Segundo ele, ter uma filha com deficiência favorece também o seu vínculo com as famílias dos demais estudantes com deficiência. O primeiro passo, enfatiza, é conhecer cada criança e conversar com os responsáveis. Esse diálogo constante o aproxima deles. Ao compartilhar sua história, eles passam a saber que Edvaldo também tem uma filha com deficiência.
“Quando mantenho essa relação, consigo ter uma ideia do que a criança gosta e de quais caminhos são possíveis seguir. Muitos pensam que a deficiência define quem é a pessoa, mas não é isso. Cada ser humano é único. Então preciso conhecer aquela pessoa para ajudá-la a aprender”, diz.
O combate ao capacitismo
A rotina de treinos, corridas e um pouco do cotidiano de Edvaldo e Sophia são compartilhados nas redes sociais de cada um. Segundo o pai, isso começou com o intuito de dividir com amigos e conhecidos os momentos vividos pela família. Mas aos poucos as postagens ganharam grande alcance. Somente no Instagram, somando os dois perfis, eles têm cerca de cem mil seguidores.

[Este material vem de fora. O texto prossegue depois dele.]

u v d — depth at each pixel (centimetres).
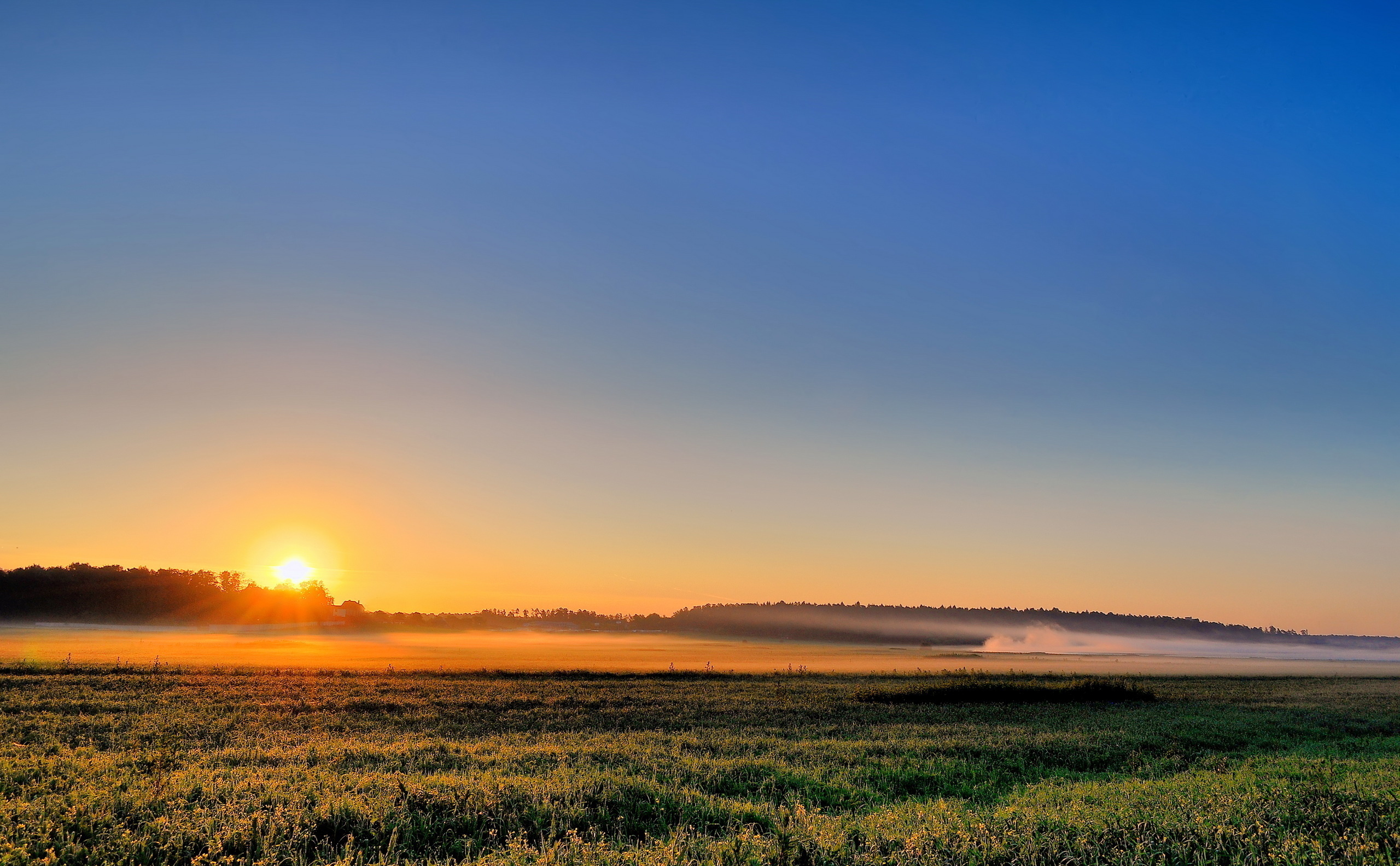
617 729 3388
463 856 1296
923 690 5516
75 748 2442
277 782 1670
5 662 6200
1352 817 1443
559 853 1233
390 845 1262
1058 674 8856
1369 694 6303
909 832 1359
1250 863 1192
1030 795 1867
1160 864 1188
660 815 1530
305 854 1248
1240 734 3372
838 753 2547
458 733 3150
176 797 1536
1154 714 4453
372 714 3684
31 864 1142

Embora tenha iniciado o uso das redes por outro motivo, Edvaldo considera que hoje ambos conseguem mostrar o potencial da pessoa com deficiência e combater o capacitismo. “Não nos colocamos no lugar de vencedores ou algo parecido pelo fato de ela ser uma pessoa com deficiência. Sophia pode e faz tudo isso porque as pessoas ao redor reconhecem a capacidade e o direito dela.”

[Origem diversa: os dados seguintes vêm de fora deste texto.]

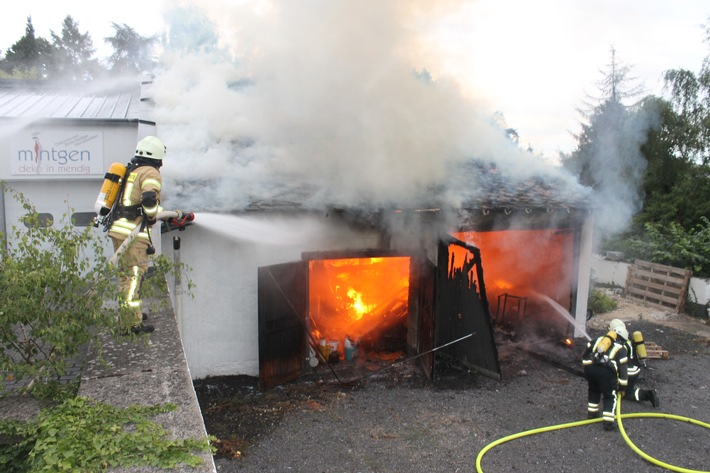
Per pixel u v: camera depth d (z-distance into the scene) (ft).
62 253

Ele se recorda que em muitos momentos a filha perguntou sobre o motivo pelo qual as pessoas olhavam para ela a todo o instante. “Eu sabia que a causa estava no fato de ela estar em uma cadeira de rodas. Isso aconteceu em diferentes lugares. Quando mais nova, eu dizia que era por conta da beleza dela, mas hoje já conversamos e ela sabe o motivo.”
Outra razão que o incomoda é receber rótulos por simplesmente ser um pai presente na vida da filha, ainda mais por ela ser uma criança com deficiência. “Confesso que fico mal ao saber que algumas pessoas começaram a me adjetivar de superpai. Quando isso ocorre, sempre respondo que sou apenas um pai. É triste as pessoas acharem que eu sou isso. Mas o fato de os outros [pais] não estarem presentes faz com que eu pareça diferente, melhor”, desabafa Edvaldo, contando que é a mãe quem acompanha a filha na fisioterapia e em outros momentos do cotidiano semanal.

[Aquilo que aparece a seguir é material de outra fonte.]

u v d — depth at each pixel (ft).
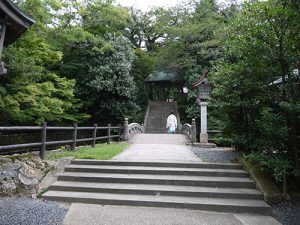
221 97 25.86
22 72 29.73
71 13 44.91
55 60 37.01
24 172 19.26
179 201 17.16
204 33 65.57
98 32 56.90
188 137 46.09
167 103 87.81
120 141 44.37
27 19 16.49
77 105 48.29
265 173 20.16
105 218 14.84
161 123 72.90
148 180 20.17
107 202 17.54
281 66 18.44
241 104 23.13
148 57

Nas publicações, eles também compartilham outras atividades das quais Sophia participa com o apoio do pai, como jogar taco, brincar no escorregador inflável e descer no tobogã de uma piscina. “Eu, como pai, sinto satisfação ao ver a alegria e o sorriso da minha filha quando ela vive esses momentos. Sei que ela está desenvolvendo seu potencial no esporte e na escola, além de construir memórias por conta dessas vivências.”
Segundo o professor de educação física, compartilhar essas histórias — a mãe também está nas redes sociais — ajuda outras famílias a entenderem a importância de as crianças vivenciarem diferentes experiências e serem estimuladas a explorar suas habilidades e gostos. “Percebemos isso com as mensagens que recebemos de outros pais e mães que relatam se inspirar em nós. Entendo que a família precisa de apoio tanto quanto a criança. São muitos os desafios a serem enfrentados, e só aqueles que estão ao lado, lutando por elas, sabem o quanto é desgastante. Temos de nos ajudar e pensar na criança, pois, no final, é ela quem ganha ou perde.”